### Kaynaktan Alıntı
□ □ □

Güzel Türkçemizden deyimlerimiz eksik olmasın. Son bir haftadır
Avrupa ile krize dair yazılarda neredeyse deyim bırakmayacak hale
geldim. “Yavuz hırsız ev sahibini bastırır” ile
başladık, “Yangına körükle gitmek”ten çıktık
derken, “Kelin merhemi olsa kendine sürer”e vardırdık.
Londra’da dünkü terör saldırılarının sonrasında da el mahkûm,
evvela “Bile bile lades” diyeceğiz.
Bu krizin Cumhuriyet’i gömecek başkanlık sistemi referandumuna
yönelik siyasi hırslarla çıkartıldığı herkesin malumu. Yine de bir
memleket nasıl olup bu denli fütursuzca “uçuruma
sürüklenir” diye şaşırıp kalmamak elde değil.

□ □ □

### Verilen Bilgiler
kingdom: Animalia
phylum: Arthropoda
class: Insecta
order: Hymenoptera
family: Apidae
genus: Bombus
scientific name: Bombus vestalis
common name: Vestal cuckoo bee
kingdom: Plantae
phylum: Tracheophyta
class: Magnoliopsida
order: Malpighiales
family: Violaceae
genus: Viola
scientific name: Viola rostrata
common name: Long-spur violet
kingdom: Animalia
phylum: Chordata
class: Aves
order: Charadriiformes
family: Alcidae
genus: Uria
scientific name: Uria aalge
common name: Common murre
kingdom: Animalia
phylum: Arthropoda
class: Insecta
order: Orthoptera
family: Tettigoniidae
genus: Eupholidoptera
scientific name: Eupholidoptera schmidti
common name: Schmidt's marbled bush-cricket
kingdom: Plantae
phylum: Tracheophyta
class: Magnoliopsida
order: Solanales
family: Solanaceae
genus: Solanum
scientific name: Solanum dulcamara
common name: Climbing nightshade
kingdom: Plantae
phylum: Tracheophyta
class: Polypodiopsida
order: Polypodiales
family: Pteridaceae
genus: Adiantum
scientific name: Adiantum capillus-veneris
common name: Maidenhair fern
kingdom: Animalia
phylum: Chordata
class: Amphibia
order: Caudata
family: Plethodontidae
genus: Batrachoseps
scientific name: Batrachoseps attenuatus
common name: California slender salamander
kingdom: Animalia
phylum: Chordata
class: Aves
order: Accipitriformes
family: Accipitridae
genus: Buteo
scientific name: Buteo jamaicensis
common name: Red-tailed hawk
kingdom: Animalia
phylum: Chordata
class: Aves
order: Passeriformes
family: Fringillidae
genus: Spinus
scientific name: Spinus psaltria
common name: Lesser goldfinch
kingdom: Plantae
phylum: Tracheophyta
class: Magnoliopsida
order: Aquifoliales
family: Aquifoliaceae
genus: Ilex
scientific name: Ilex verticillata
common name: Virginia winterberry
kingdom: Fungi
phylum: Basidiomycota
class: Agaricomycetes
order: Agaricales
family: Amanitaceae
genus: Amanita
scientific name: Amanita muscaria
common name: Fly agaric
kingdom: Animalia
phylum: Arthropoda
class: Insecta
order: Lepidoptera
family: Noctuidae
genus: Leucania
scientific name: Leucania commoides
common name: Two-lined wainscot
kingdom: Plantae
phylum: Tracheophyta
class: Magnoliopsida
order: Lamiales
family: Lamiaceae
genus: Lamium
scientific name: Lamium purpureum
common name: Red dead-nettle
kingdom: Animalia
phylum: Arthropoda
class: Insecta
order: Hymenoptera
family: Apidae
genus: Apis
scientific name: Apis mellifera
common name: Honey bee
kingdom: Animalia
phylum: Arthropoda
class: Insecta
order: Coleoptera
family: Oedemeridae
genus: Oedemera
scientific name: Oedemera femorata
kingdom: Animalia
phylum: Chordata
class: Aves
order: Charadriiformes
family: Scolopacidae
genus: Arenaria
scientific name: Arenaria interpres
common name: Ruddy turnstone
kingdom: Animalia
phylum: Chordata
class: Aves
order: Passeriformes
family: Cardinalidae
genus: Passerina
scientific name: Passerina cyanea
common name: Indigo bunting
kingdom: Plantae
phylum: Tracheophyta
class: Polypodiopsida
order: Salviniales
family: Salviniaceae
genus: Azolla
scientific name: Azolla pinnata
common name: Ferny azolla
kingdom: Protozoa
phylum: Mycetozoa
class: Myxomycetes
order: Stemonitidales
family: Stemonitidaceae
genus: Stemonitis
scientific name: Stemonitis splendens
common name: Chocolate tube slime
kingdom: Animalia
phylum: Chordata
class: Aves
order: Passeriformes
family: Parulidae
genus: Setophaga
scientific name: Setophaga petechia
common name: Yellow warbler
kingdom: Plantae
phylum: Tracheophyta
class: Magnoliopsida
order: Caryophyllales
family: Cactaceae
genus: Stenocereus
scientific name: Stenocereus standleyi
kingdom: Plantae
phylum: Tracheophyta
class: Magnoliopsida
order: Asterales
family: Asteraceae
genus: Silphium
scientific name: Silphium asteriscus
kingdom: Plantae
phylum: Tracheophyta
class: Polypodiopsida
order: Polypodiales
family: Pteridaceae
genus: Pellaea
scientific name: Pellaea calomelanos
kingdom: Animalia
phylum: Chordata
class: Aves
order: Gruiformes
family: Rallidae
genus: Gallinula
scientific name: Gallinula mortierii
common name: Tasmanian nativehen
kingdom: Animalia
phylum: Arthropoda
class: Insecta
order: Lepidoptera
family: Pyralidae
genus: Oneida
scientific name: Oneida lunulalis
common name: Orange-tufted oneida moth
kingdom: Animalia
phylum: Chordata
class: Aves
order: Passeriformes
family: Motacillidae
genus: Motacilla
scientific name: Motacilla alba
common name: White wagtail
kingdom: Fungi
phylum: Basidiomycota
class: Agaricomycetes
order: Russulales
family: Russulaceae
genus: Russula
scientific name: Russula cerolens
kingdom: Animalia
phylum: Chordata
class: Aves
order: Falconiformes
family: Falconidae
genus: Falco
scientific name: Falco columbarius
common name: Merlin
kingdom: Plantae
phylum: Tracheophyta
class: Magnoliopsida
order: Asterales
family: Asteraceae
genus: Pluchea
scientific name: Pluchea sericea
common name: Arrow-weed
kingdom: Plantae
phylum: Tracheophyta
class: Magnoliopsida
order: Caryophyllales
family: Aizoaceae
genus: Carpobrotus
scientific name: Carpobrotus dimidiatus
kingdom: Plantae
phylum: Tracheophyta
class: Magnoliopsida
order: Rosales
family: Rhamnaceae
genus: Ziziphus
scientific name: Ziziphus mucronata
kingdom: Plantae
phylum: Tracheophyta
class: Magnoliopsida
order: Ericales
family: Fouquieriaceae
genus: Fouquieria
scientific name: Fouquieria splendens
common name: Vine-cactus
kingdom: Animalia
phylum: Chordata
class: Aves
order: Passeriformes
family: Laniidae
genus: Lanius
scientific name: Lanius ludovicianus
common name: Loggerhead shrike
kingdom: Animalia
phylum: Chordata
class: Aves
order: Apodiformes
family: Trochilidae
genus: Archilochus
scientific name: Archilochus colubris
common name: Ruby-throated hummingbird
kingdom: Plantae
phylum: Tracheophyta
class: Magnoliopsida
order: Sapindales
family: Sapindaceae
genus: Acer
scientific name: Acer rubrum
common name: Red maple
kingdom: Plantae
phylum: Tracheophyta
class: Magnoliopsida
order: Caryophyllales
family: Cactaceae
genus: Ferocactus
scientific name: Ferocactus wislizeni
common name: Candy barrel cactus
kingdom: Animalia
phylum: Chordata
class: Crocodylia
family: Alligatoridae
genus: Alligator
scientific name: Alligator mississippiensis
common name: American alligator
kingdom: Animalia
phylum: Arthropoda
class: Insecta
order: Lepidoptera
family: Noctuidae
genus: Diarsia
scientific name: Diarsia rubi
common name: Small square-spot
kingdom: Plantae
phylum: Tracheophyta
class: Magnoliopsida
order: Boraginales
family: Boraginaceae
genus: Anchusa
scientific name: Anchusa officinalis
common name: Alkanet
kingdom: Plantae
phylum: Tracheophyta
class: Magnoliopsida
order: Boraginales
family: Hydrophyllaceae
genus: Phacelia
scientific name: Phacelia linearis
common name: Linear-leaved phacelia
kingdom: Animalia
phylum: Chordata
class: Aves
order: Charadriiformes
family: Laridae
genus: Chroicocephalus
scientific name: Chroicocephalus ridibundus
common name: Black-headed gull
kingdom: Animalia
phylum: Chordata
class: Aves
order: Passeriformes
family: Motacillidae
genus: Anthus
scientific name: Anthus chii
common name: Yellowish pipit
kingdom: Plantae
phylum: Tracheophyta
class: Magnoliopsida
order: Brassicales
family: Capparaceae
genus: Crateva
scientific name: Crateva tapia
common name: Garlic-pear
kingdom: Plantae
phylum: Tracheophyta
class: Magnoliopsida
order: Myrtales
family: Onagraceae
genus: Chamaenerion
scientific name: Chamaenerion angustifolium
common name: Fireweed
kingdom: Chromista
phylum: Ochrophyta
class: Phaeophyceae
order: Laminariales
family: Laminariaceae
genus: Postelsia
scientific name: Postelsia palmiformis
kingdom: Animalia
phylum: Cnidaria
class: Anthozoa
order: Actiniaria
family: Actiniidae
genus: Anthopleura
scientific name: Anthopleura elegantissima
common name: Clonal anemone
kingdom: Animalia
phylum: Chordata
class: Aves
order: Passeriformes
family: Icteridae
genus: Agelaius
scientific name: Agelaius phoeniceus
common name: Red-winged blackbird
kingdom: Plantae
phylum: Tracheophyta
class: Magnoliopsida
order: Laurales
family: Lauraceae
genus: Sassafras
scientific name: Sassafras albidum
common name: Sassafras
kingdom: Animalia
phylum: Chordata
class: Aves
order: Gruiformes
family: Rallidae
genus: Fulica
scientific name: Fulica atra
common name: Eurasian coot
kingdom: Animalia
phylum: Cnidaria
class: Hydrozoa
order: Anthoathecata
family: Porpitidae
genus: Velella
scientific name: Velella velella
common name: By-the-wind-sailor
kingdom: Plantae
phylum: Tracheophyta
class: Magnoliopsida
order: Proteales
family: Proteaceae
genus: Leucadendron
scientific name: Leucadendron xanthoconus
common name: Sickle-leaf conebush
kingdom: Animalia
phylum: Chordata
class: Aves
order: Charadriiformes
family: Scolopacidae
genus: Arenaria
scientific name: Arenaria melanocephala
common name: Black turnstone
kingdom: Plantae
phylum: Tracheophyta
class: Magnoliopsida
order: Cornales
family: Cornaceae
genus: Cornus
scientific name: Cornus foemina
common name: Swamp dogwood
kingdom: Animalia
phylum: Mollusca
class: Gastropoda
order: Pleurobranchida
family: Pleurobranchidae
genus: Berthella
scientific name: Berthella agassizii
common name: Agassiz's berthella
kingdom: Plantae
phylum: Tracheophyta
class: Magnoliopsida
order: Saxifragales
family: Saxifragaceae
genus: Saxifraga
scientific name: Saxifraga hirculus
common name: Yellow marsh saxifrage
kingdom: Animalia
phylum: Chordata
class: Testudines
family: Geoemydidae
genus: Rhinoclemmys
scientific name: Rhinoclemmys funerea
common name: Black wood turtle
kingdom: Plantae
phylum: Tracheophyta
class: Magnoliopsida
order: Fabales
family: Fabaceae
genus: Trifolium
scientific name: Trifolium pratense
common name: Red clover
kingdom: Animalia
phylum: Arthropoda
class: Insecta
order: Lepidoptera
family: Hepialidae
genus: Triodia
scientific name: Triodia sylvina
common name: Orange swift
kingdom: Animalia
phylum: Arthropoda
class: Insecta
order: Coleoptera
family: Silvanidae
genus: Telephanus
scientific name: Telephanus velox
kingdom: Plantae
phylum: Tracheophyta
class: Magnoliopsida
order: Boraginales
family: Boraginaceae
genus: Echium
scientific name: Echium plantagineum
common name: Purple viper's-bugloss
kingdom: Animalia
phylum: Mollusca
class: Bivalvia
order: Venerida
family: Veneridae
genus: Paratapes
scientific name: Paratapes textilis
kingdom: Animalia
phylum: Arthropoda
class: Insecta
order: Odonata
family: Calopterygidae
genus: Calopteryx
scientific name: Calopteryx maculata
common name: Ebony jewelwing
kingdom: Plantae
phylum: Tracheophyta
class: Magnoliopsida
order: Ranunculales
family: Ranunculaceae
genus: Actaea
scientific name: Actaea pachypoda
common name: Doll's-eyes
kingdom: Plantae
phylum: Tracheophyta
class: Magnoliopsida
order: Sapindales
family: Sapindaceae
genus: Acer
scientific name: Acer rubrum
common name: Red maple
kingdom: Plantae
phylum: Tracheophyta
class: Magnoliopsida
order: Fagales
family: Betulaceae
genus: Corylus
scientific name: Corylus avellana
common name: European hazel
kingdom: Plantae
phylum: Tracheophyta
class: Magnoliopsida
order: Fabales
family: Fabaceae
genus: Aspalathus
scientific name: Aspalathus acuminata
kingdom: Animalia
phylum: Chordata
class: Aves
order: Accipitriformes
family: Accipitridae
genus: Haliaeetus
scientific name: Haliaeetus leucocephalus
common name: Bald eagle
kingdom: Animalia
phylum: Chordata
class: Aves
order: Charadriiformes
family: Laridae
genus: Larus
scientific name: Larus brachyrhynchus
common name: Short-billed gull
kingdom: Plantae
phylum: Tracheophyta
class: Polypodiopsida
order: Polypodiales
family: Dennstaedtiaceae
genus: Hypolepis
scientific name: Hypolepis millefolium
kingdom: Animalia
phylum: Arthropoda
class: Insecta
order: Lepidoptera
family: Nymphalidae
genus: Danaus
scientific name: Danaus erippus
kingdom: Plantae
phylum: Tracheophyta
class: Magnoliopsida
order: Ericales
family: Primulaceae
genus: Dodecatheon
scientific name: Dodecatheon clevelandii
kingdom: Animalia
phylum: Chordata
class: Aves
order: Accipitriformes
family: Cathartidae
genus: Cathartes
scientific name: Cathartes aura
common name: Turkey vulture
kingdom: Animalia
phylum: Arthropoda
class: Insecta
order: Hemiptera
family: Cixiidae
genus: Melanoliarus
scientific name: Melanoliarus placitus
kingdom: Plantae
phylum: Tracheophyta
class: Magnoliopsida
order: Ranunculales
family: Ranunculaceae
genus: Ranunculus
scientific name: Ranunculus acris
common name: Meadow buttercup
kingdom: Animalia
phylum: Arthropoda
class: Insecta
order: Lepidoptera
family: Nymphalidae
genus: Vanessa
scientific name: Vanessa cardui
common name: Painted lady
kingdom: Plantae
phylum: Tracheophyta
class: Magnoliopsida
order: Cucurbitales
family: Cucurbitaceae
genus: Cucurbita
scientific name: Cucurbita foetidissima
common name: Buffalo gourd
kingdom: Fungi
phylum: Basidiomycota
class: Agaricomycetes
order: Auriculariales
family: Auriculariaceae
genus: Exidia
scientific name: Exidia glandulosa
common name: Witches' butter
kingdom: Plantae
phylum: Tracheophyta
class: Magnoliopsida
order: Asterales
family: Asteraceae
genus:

□ □ □

### Görev A
Avrupa krizi üzerine yazıya göre şu soruları cevaplayın:
(i) Yazar, krize dair yazılarına hangi deyimle başladığını belirtiyor?
(ii) Londra'daki saldırıların sonrasında evvela hangi deyimin söyleneceği belirtiliyor?
(iii) Krizin hangi referanduma yönelik siyasi hırslarla çıkartıldığı söyleniyor?
### Görev B
Avrupa krizi üzerine yazıyı kaldığı yerden devam ettirin.

### Alıştırma Çıktısı A
(i) “Yavuz hırsız ev sahibini bastırır”
(ii) “Bile bile lades”
(iii) Cumhuriyet'i gömecek başkanlık sistemi referandumuna

### Alıştırma Çıktısı B
***
Bu sefer kantarın topuzu fena kaçtı. Henüz geçen hafta Dışişleri
Bakanı’nın “Avrupa’da din savaşı
çıkacak” buyurmasının “dumanı tüterken”,
Cumhurbaşkanı’ndan şu öngörü geliverdi:
“Bize parmak sallayan Avrupalılara sesleniyorum; Türkiye itilecek,
kakılacak, onuru ile oynanacak, bakanları kapılardan kovulacak,
vatandaşları yerlerde sürüklenecek bir ülke değildir. Dünyanın her
yerinde bu yaşananlar çok yakından takip ediliyor. Siz böyle
davranmaya devam ederseniz, yarın dünyanın hiçbir yerinde hiçbir
Avrupalı, Batılı, güvenle, huzurla sokağa adım atamaz.”
Hedef malum. Ama mevzu “Türk’ün Türk’e
propagandasını” çoktan aştığından Reuters haber ajansı derhal
bu sözleri dünyaya duyurdu, Batı medyası tespiti
koydu: “Erdoğan Avrupa’daki herkesin güvenliğini
tehdit etti.” Birkaç saat geçmemişti ki, IŞİD’in
üstlendiği Londra saldırısı geldi. Sözler dalga dalga
yayıldı.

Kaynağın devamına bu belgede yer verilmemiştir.